In a joint statement the Queensland Farmers’ Federation (QFF) and the Local Government Association of Queensland (LGAQ) say the proposed 320 gigalitre water recovery out of northern basin communities will have devastating impacts on agricultural businesses and result in significant job losses. 

QFF president Stuart Armitage said the MDBA’s own research shows that the communities in the Northern Basin were already feeling the impacts of the water buybacks.

“The MDBA plan means the Dirranbandi/St George region is expected to lose 35 per cent of all full time jobs,” Mr Armitage said.

“Continued buybacks will decrease agricultural production in the region, negatively impacting people that are directly and indirectly employed, as well as the community as a whole.

“It is hard for even the most resilient of communities to recovery from this level of economic and social damage.”

LGAQ chief executive Greg Hallam said there were real concerns about the impact the proposed buyback would have on local communities.

“The communities in the Balonne Shire have firsthand experience of what reductions in agricultural production will mean for the regional economy,’’ Mr Hallam said.

“The loss of jobs drives people away.
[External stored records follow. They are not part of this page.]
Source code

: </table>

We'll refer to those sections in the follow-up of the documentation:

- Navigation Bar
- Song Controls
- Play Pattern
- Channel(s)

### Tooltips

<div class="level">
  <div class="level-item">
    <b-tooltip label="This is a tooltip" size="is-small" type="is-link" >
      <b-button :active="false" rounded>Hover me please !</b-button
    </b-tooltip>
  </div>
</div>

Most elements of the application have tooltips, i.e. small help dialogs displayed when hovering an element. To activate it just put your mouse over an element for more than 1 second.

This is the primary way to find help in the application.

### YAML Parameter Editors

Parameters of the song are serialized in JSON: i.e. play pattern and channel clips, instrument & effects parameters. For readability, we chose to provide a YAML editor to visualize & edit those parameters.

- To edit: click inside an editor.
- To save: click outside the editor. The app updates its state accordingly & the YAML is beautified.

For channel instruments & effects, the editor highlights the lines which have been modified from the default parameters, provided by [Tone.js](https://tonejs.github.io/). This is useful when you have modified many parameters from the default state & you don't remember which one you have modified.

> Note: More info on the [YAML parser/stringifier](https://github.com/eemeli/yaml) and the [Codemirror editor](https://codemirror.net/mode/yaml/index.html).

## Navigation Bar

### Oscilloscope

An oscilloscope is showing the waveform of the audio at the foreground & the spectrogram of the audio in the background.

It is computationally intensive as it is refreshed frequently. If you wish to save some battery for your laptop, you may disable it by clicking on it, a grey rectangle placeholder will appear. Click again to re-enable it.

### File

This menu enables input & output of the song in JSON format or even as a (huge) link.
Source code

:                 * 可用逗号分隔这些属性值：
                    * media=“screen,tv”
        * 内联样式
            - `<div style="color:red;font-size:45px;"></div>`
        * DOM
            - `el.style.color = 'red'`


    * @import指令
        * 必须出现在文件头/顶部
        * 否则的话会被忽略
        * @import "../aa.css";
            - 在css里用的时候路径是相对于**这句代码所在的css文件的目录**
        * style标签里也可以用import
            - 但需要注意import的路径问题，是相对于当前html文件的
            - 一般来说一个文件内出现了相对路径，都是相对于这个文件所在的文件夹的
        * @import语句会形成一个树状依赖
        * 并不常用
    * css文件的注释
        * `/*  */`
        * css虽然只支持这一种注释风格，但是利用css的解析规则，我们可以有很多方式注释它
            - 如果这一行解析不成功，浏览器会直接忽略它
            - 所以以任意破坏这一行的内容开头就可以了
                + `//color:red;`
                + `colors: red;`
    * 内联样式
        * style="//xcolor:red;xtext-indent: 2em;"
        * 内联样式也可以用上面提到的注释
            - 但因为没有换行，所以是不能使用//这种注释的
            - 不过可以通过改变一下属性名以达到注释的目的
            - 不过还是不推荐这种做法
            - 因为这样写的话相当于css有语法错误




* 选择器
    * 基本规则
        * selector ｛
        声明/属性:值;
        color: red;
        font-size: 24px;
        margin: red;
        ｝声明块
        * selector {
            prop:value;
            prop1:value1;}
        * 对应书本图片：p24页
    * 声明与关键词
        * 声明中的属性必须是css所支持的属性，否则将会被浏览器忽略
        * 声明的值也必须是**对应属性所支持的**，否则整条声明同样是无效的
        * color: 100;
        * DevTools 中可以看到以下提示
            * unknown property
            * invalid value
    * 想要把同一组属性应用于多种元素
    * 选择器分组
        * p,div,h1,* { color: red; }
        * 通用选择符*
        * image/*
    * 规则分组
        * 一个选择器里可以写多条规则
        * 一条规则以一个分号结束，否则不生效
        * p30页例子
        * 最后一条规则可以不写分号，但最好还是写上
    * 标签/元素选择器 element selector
Many of them do not return and that not only has economic impacts but social implications as well.

“The council has reported that enrolments at Dirranbandi State School have dropped by 50pc.

“We cannot support any plan that inflicts pain on these communities and it is important the MDBA hears from those directly affected by its decisions.”

Submissions to the MDBA Northern Basin Plan are open until February 24. Individuals are encouraged to make a submission detailing how the proposed buybacks will impact on their communities.